Complete the following:
1. From the baseball comment thread, reproduce the passage starting at "Phil, I could" and ending at "late-season surge !".
2. Answer these from the baseball comment thread:
(a) How many wins does St. Louis currently have?
(b) In what year did the Brewers last make the postseason before this season?
(c) How many innings has Yelich played in LF?

Page excerpt:

====

Mike, (a) the Red Sox will have to win all of their last 3 games to end up with 110. Possible, of course, but I don’t think we can say they “are going to.” And (b) I can’t figure out who you’re talking about regarding the team with 20 fewer wins, 3rd in their own division. Tampa fits that description, but of course they’re nowhere near making the playoffs. Cleveland also has about 20 fewer wins, but they’re 1st in their division. Pls. clarify?
Phil, I could have been a lot clearer. I was comparing across leagues and looking to the World Series. There’s one open WC spot in the NL, and it will be either be St. Louis (currently with 87 wins) or the loser of Colorado/LA (89 and 88 wins respectively. That team then wins a one game playoff, and essentially has parity (excepting home field) with the 107+ win Red Sox.
Thanks, Mike. I get it now. 😉
Both the Brewers and Cubs have clinched the postseason after Milwaukee defeated St Louis tonight.
Doom,
I imagine you’re touting the Marlins cast-off in LF for M V P ? QUITE, the late-season surge !
Well… I mean… I AM a Brewers fan! For the record, the last time the Brewers made the postseason (2011), they also had the MVP in Ryan Braun. They’ve had players with strong arguments many years since (Braun again in ’12, Carlos Gomez in ’13, and Jonathan Lucroy in ’14), but they haven’t had that perfect alchemy of individual and team success. I think this is the year for it, though I really wouldn’t blame someone for putting a pitcher (DeGrom or Scherzer) first on their ballot. Still, if the Brewers win the division, he’ll win the MVP; if he ends up the NL’s only .300/.400/.500 guy (he’s the only player with any kind of a chance), he’ll win the award; if he manages a 3-HR, 6-RBI game and wins the Triple Crown, he’ll win it. Frankly, if NONE of that happens, he’s probably going to win. The biggest impediment to him winning would be if Javy Baez goes absolutely nuts against the Cardinals and the Cubbies lock up the division. Outside of that, I expect Yelich to be the favorite, but a great series by Baez with seeding for the playoffs on the line could be enough to push him into the lead.
One other thing of note, Paul. You mentioned LF. Yelich has actually played more innings (and games, actually) away from LF than in it (593 1/3 in LF; 641 in CF+RF). However, LF has been his primary position. The Brewers are trying this weird thing this year, which is this: having the best defense in the NL (they’re like 5th in infield defense and best in OF defense) while basically playing whoever, wherever. Their primary SS (Orlando Arcia) is the only bad-hitting starter on the team. Eric Thames, Lorenzo Cain, Keon Broxton, Ryan Braun, Curtis Granderson, and Yelich are all good enough to start in the outfield for most NL teams. The infield is ludircrously overstuffed with Arcia (following Tyler Saladino’s injury) and Aguilar entrenched at short and third, but Mike Moustakas, Travis Shaw, and Jonathan Schoop all players splitting 2B and 3B, with no true 2B on the roster. (Aguilar does get the occasional day off so that one of those outfield bats, like Braun or Thames, can get in at 1B). It’s a weird, weird, weird mix, but it seems to be working. I LOVED the 2008 Brewers; I think I loved the 2011 version even more. But I’m not sure I’ve ever had as much affection for a Brewers team as I do for the one. And Yelich is in the driver’s seat. So yeah… I think it’s safe to say I’m touting him for MVP!

====

Dataset excerpts:
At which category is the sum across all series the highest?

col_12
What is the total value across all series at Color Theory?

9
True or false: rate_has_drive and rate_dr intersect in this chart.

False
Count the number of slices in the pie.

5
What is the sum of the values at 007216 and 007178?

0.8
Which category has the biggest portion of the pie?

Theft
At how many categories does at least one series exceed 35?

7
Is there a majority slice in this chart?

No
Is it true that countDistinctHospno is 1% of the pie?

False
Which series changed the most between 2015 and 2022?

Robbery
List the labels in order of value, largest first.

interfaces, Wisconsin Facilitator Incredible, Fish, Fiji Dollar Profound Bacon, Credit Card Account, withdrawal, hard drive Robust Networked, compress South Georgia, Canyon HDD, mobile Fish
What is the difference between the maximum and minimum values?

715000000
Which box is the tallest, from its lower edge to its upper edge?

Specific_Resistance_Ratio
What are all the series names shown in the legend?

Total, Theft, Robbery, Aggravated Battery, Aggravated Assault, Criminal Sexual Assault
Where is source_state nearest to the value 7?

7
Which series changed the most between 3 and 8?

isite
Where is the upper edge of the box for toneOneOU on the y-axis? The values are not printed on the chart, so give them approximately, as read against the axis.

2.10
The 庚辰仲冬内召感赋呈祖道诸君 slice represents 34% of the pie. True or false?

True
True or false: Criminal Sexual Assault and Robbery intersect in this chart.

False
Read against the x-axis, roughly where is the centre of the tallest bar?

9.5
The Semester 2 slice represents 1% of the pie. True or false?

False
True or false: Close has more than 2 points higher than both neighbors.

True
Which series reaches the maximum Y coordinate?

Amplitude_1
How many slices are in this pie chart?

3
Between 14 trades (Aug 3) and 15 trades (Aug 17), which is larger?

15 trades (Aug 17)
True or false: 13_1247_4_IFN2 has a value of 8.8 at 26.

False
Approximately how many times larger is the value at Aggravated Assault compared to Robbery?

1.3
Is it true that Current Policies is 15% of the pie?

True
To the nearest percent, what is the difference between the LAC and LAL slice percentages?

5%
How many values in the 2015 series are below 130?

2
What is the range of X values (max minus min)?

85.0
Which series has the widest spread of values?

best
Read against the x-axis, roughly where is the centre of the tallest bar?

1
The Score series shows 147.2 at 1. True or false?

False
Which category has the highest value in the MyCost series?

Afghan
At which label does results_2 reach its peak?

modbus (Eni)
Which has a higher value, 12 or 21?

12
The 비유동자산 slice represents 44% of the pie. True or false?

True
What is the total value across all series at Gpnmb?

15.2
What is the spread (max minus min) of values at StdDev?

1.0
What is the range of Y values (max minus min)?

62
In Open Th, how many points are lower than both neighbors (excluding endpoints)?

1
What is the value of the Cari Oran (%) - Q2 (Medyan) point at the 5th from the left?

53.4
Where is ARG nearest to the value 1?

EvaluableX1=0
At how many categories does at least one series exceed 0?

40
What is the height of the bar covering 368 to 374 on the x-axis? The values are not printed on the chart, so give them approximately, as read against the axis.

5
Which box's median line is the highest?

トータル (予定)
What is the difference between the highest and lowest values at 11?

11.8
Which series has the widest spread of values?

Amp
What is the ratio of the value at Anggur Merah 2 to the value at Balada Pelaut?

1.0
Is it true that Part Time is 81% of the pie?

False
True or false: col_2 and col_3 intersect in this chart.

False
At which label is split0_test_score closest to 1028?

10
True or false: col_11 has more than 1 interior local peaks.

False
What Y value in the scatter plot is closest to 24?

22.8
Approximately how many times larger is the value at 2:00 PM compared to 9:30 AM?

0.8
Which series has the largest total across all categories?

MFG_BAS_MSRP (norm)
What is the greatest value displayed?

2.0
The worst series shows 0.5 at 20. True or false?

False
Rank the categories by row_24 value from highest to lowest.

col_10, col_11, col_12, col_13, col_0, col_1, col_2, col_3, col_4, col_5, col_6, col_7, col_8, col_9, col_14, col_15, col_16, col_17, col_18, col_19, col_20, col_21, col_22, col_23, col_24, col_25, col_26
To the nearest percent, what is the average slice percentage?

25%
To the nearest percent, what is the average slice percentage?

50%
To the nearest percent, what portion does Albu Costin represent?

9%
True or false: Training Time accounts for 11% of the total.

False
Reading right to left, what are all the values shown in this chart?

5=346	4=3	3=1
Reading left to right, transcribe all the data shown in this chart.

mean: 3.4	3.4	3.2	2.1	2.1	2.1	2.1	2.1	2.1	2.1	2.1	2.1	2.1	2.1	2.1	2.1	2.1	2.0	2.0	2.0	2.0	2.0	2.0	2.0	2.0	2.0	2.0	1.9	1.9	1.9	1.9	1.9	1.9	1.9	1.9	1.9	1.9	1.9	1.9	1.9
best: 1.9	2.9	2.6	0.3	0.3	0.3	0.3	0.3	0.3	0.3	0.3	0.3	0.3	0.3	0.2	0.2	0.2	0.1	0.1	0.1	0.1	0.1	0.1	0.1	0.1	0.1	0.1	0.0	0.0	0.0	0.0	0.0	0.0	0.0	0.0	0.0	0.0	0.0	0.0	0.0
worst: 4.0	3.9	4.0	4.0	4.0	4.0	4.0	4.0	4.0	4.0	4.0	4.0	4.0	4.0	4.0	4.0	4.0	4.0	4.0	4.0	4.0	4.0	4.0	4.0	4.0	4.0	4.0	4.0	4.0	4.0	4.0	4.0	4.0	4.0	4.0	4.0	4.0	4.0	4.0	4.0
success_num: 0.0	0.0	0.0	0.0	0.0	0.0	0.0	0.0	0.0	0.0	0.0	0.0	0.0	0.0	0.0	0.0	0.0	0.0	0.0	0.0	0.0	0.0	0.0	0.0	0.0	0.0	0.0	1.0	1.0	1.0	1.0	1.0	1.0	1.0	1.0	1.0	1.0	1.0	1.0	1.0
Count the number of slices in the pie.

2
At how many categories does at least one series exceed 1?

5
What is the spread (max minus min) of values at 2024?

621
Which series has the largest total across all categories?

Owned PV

====

Outputs in order:
1.
Phil, I could have been a lot clearer. I was comparing across leagues and looking to the World Series. There’s one open WC spot in the NL, and it will be either be St. Louis (currently with 87 wins) or the loser of Colorado/LA (89 and 88 wins respectively. That team then wins a one game playoff, and essentially has parity (excepting home field) with the 107+ win Red Sox.
Thanks, Mike. I get it now. 😉
Both the Brewers and Cubs have clinched the postseason after Milwaukee defeated St Louis tonight.
Doom,
I imagine you’re touting the Marlins cast-off in LF for M V P ? QUITE, the late-season surge !

2.
(a) 87
(b) 2011
(c) 593 1/3